The New York Times published the results of a study of 11,000 interviews with voters who call themselves Republican-leaning (but may not all be Republicans – more on that below).  They broke it down by congressional district to gauge the level of support for Donald Trump.  The purpose of their study seems to be to show that places where people do racist web searches correlated nearly perfectly with places where Trump has his strongest support (really!).  But let's ignore this wacko angle (unless we also want to see if Obama is most popular in places where blacks kill blacks) and see if we can get something useful from the data:

Apparently, Trump has a very strong amount of support in the Northeastern states, the South, and parts of the Midwest.

In the Northeast, his support is strongest in New York State, Pennsylvania, New Jersey, and New Hampshire.  It is very weak in Vermont, Delaware, and Maryland, which are not as important, since they have fewer delegates.

In the Midwest, Trump is extremely strong in Michigan and very strong in Illinois, as well as in Missouri.  His support in Indiana and Wisconsin and Iowa is much weaker.  I get the impression that the more urbanized Midwestern states have stronger support for Trump and the more rural areas are less supportive, which would explain why he's struggling in Iowa.

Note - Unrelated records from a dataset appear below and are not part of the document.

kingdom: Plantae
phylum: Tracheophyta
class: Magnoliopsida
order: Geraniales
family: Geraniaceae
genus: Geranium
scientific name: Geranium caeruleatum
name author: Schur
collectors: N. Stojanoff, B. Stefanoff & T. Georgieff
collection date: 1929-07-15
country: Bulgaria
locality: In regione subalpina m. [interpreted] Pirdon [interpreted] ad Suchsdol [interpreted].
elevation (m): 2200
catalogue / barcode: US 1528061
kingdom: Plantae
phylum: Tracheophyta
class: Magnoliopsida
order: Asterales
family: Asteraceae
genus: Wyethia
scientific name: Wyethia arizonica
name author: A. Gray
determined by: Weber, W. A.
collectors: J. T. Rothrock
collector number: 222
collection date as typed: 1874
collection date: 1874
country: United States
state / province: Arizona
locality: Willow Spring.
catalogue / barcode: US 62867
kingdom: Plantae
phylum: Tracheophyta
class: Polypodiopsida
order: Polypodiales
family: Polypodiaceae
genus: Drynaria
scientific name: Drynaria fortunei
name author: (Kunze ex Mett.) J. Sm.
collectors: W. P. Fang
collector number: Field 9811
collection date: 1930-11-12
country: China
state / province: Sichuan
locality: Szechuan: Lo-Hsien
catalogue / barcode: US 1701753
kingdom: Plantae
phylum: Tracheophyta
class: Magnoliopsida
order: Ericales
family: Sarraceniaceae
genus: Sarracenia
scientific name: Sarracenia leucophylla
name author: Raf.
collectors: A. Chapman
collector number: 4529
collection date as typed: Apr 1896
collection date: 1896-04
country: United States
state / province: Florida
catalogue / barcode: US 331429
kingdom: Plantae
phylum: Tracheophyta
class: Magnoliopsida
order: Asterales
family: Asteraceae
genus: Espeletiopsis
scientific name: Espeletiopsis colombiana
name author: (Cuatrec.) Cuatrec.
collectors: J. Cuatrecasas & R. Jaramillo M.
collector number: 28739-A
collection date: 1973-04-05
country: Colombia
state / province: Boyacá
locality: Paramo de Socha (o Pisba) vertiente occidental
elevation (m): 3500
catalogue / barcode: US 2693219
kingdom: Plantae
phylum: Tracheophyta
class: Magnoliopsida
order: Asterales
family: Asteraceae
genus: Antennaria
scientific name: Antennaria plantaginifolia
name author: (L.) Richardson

In the South, Trump is doing extremely well, although he is not as popular in the crucial state of South Carolina as he is in the surrounding states.  If you're curious about his weak support in Arkansas, that's because all of Mike Huckabee's supporters live there.

Texas is looking more and more like Ted Cruz country, and the farm and mountain states look to be Trump's weakest region, with the notable exception of Nevada, for reasons that elude me.

The west coast – California, Oregon, Washington – is a mix, with Trump stronger in urban areas and weaker in rural ones.

You could conclude from this map that Trump is going to "Cruz" to the nomination.  After all, in the most populous states, he seems to be at or ahead of the magic 32% he needs to get enough delegates to be nominated.

But a few caveats are in order.  First, the margin of error of the data is 8.7% for each congressional district – they did over 11,0000 interviews spread out over 435 or so congressional districts.  Trump does better with Republican-leaning voters who are actually registered Democrats or independents than he does with registered Republicans.  That means that in states where only registered Republicans can vote in primaries, these numbers probably overstate Trump's support.  He has the support of 40% of unregistered voters, 36% of independent voters, and 43% of Democratic voters who call themselves Republican-leaning voters, but only 29% of registered Republican voters.

The survey also found that Trump has only 29% support among voters who say they are 80% likely to vote, and 40% support among those who are least likely to vote.  That's not a good sign for Trump voter turnout.

In other words, Trump's support is being inflated by people less likely to vote.  This has been supported by anecdotal accounts of people who come to Trump rallies all excited but less sure they will actually vote.

On the other hand, if you're trying to measure enthusiasm, it is hard to deny that Trump has consistently had the biggest, most enthusiastic crowds at his rallies, so who is to say what his turnout will be?

So I think what we take away from this is not that Trump is at 43% in New York or 24% in Vermont; with the margin of error and doubts about whether the sample selected are likely voters, I don't think we can reliably point to specific numbers.  But I think the data is still useful to determine Trump's regional strengths geographically.  All other things being equal, he is strongest in the Northeast, parts of the Midwest, and the South.

If he can win South Carolina, one of his weakest Southern states, he will probably win nearly all the Southern states, and, combined with his Northern, Midwestern, and other strengths, probably will have enough to win him the nomination.  That's why I think South Carolina is probably more important than Iowa (where he is expected to lose) or New Hampshire (where he is expected to win).